- EXERCISE: What are the lines below, starting at the line containing "Table 4. Average" and ending at the line containing "Figure 13: The"? Write them out exactly, ends included, without pictures.

- GIVEN RECORDS:
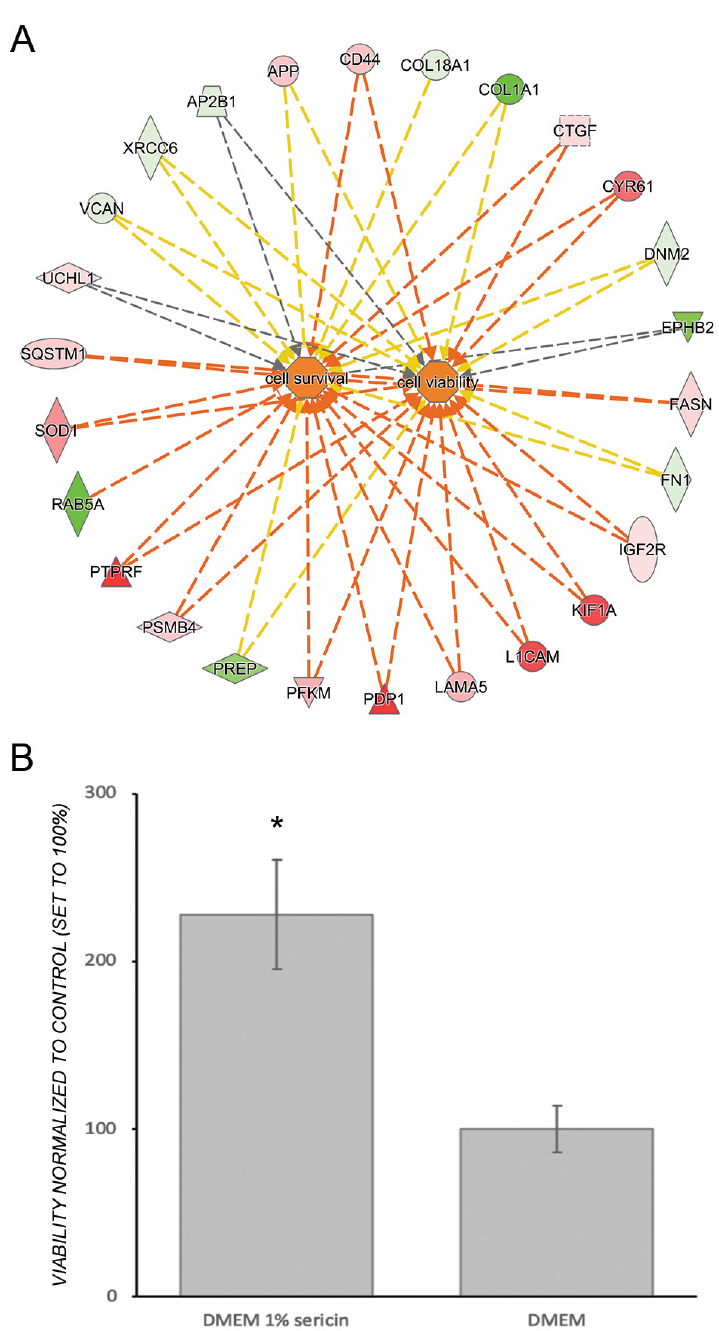
Figure 5. Ingenuity Pathway Analysis (IPA) predicted a downstream effect compatible with increased viability and survival of human fetal retinal pigment epithelial cells (RPE) cultured in in Dulbecco’s Modified Eagle’s Medium (DMEM) with 1% sericin compared to cells cultured without sericin ( A ). Red and pink symbols indicate increased protein levels upon culturing in presence of sericin, while green symbols indicate reduced protein levels. The dotted lines indicate indirect relationships leading to activation (orange). Yellow and grey dotted lines indicate inconsistent relationships and no predicted effects, respectively. To verify the effects on cell survival and viability predicted by IPA, the culture well area of CAM-stained live cells was measured in confluent layers of RPE cultured in DMEM with 1% sericin or DMEM alone. The bar chart ( B ) shows culture well area covered by live cells in RPE cultured in DMEM with 1% sericin normalized to the control cultures, i.e., RPE cultured in DMEM alone (100%). RPE cultured in DMEM with 1% sericin yielded significantly higher cell viability compared to cells cultured without sericin ( p = 0.04). Error bars represent standard deviation of the mean. * p < 0.05. N = 3.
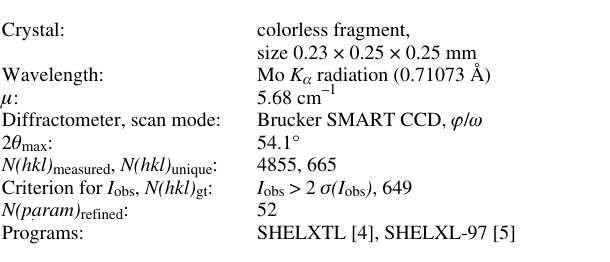
Table 1. Data collection and handling.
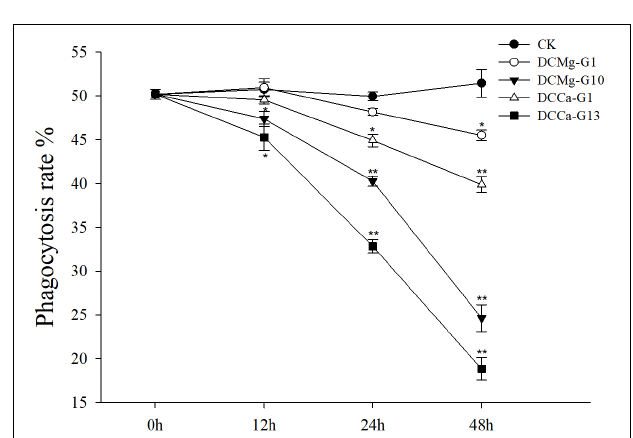
carbonate shell loss when Ca 2 + was less than 0.19 mmol · L − 1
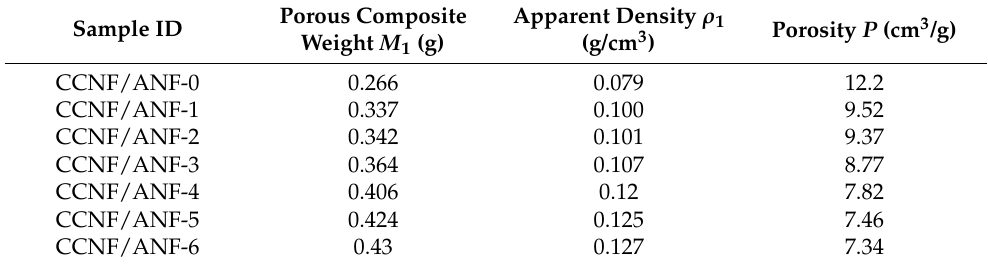
Table 3. Porosity of porous samples.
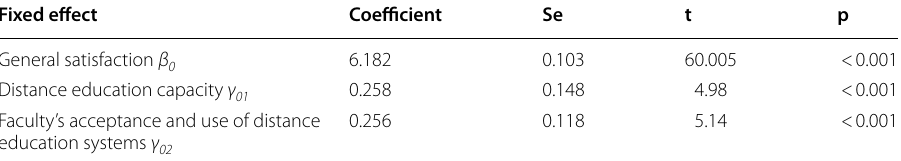
Table 5 University variables random coefficient regression model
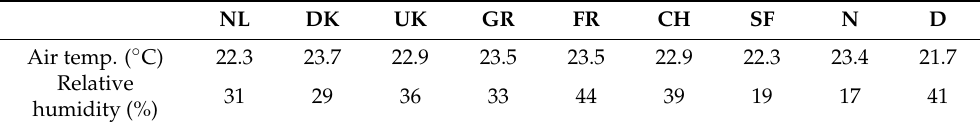
Table 4. Average results of the thermal measurements in each country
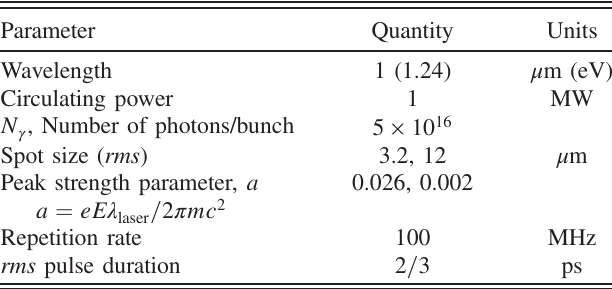
TABLE II. Laser parameters at interaction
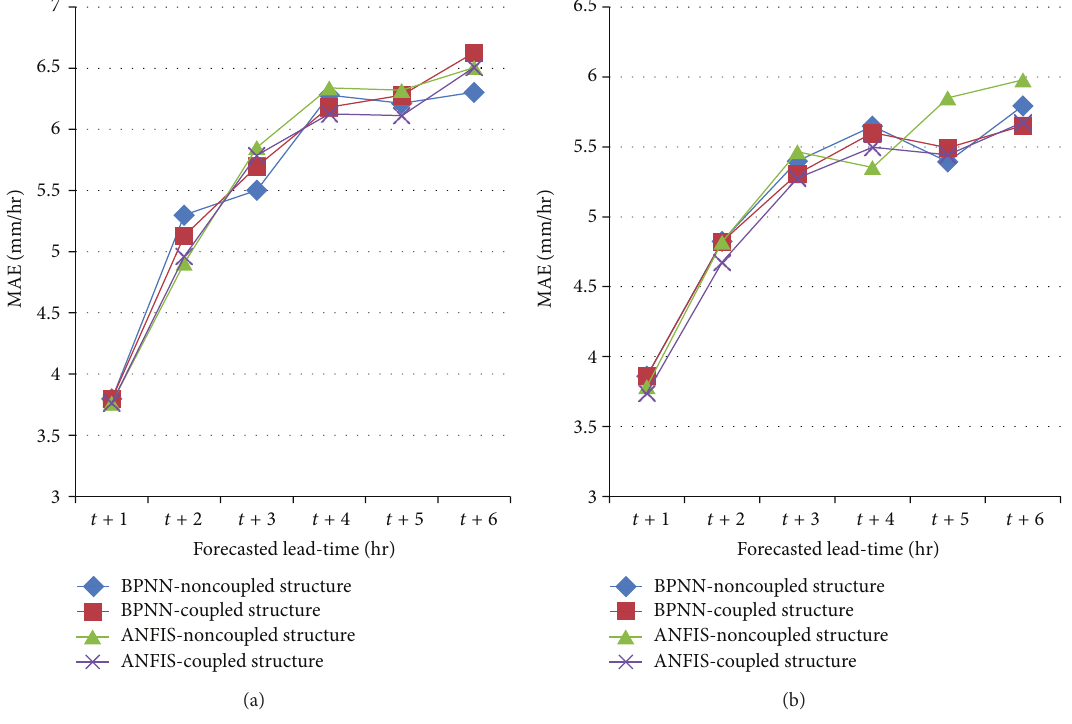
Figure 13: The validation MAE values of the models at multiple forecast lead-times: (a)Yu-Feng station; (b) Hsia-Yun station.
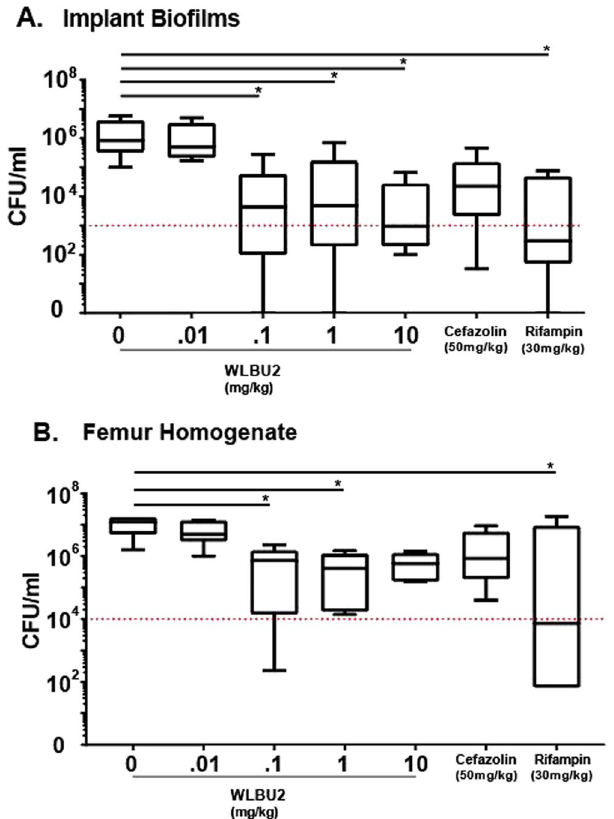
Figure 4. ( A – B) Periprosthetic joint infection (PJI) murine model testing bactericidal efficacy of WLBU2 in vivo . Mice received Kirschner wire implant up femoral canal and 1 × 10 6 CFUs of SH1000 injected into knee joint. Groups received log increases in WLBU2 intraperitoneally twice a day for 3 days and compared to untreated as well as traditional antibiotic treated groups (cefazolin and rifampin). ( A ) Kirscher wire implant placed into 1% Tween 20 and sonicated 10 minutes, drop assays on blood agar plates shows significant reduction of implant biofilm in WLBU2 groups (0.1–10 mg/kg), red dashed line represents 99.9% drop in live bacteria compared to untreated. ( B ) Proximal femur piece cut placed into 1% Tween 20 and homogenized for 60 seconds, shows significant reduction in local bacterial tissue burden in WLBU2 groups, red dashed line represents 99.9% drop in live bacteria compared to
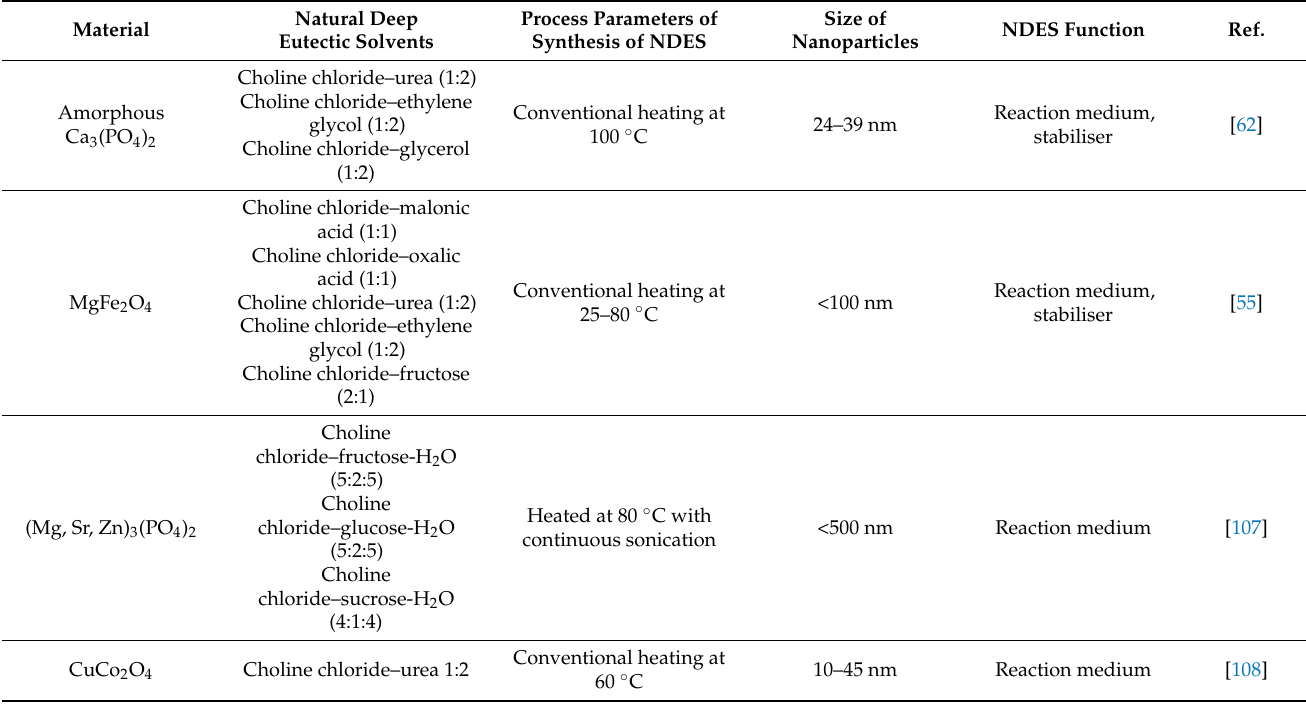
Table 4. Inorganic nanoparticles obtained using NDESs with a description of the method of obtaining NDESs and the functions they perform in the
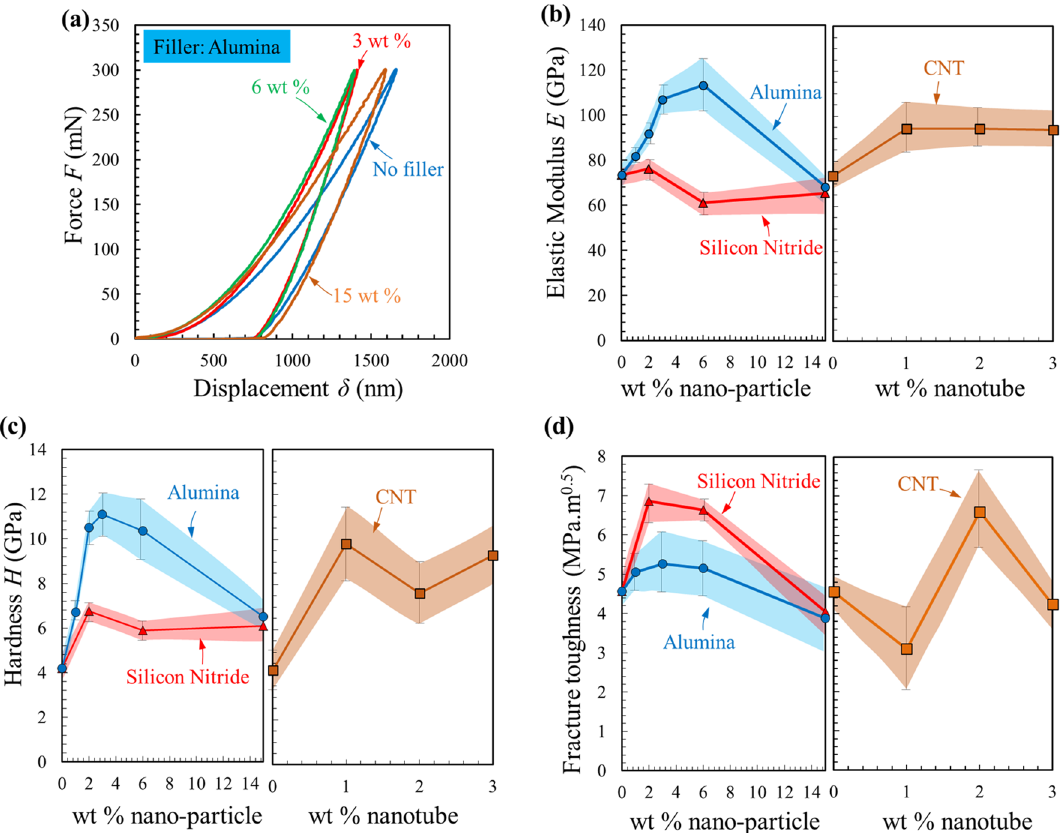
Figure 2. Properties of the modified PDCs obtained from nano/micro-indentation. ( a ) Representative nano- indentation force–displacement results for the samples containing alumina nano-filler. ( b ) Elastic Modulus, ( c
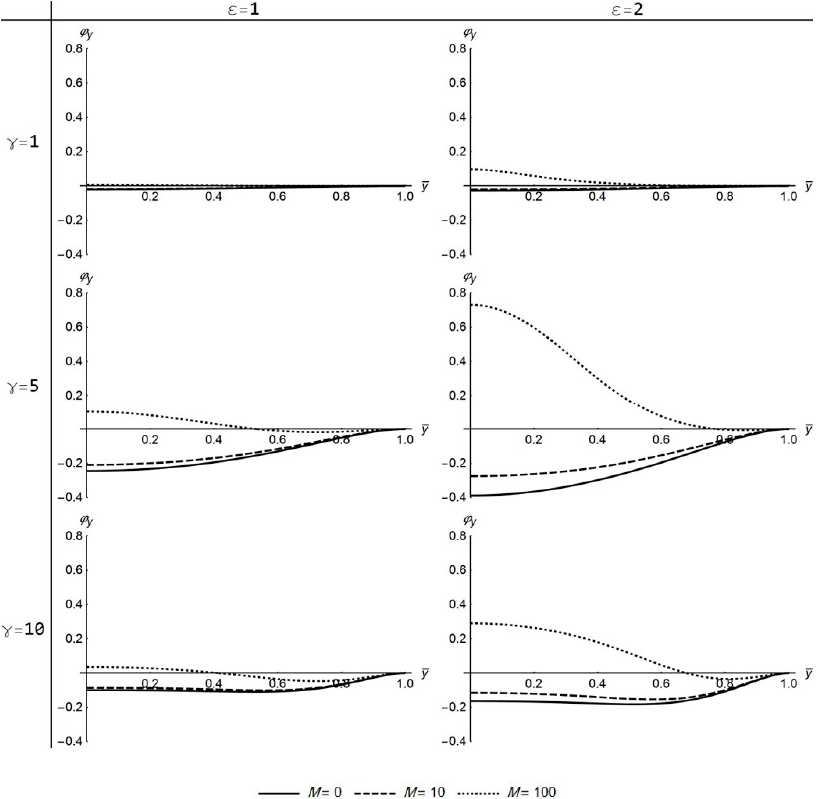
Figure 13. The profiles of ϕ y for different values of the ε , γ , and M parameters (parallel case).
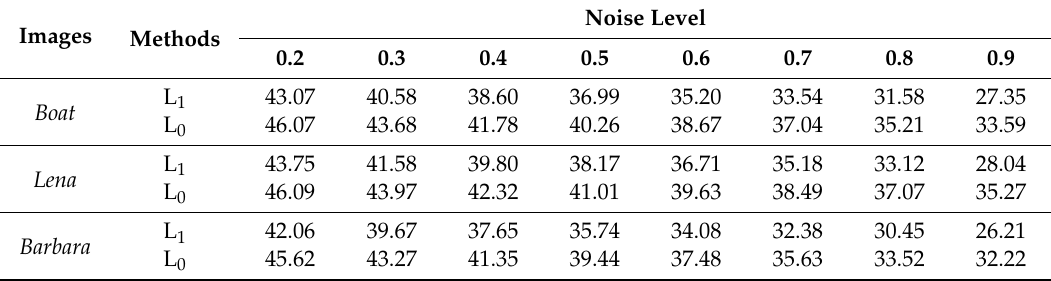
Table 3. MSSIM performance under the salt and pepper noise using FDCLP with L 1 or L 0 norms. Images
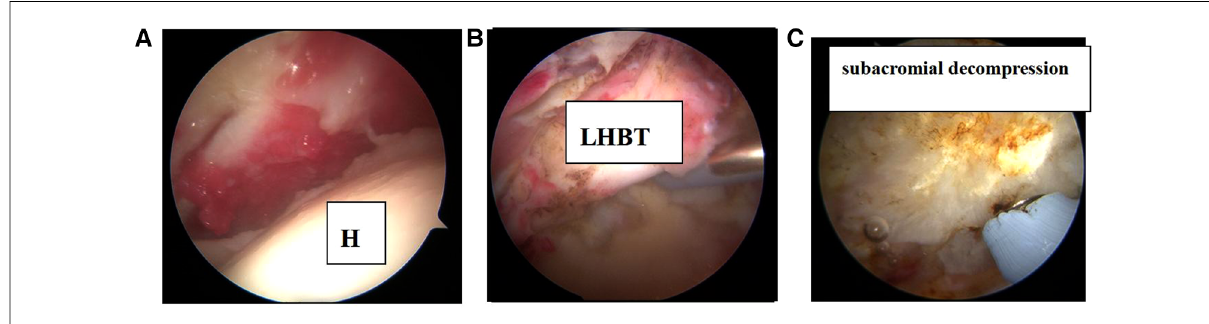
FIGURE 2 Arthroscopic images of the rotator cuff tear in the right shoulder in patient 2. ( A ) Irreparable rotator cuff tears; ( B ) rupture of the long head of the biceps brachii tendon; ( C ) arthroscopic subacromial decompression to create a fl at acromial undersurface. H, humeral head; LHBT, long head of the biceps brachii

- EXPECTED ANSWER:
Table 4. Average results of the thermal measurements in each country
TABLE II. Laser parameters at interaction
Figure 13: The validation MAE values of the models at multiple forecast lead-times: (a)Yu-Feng station; (b) Hsia-Yun station.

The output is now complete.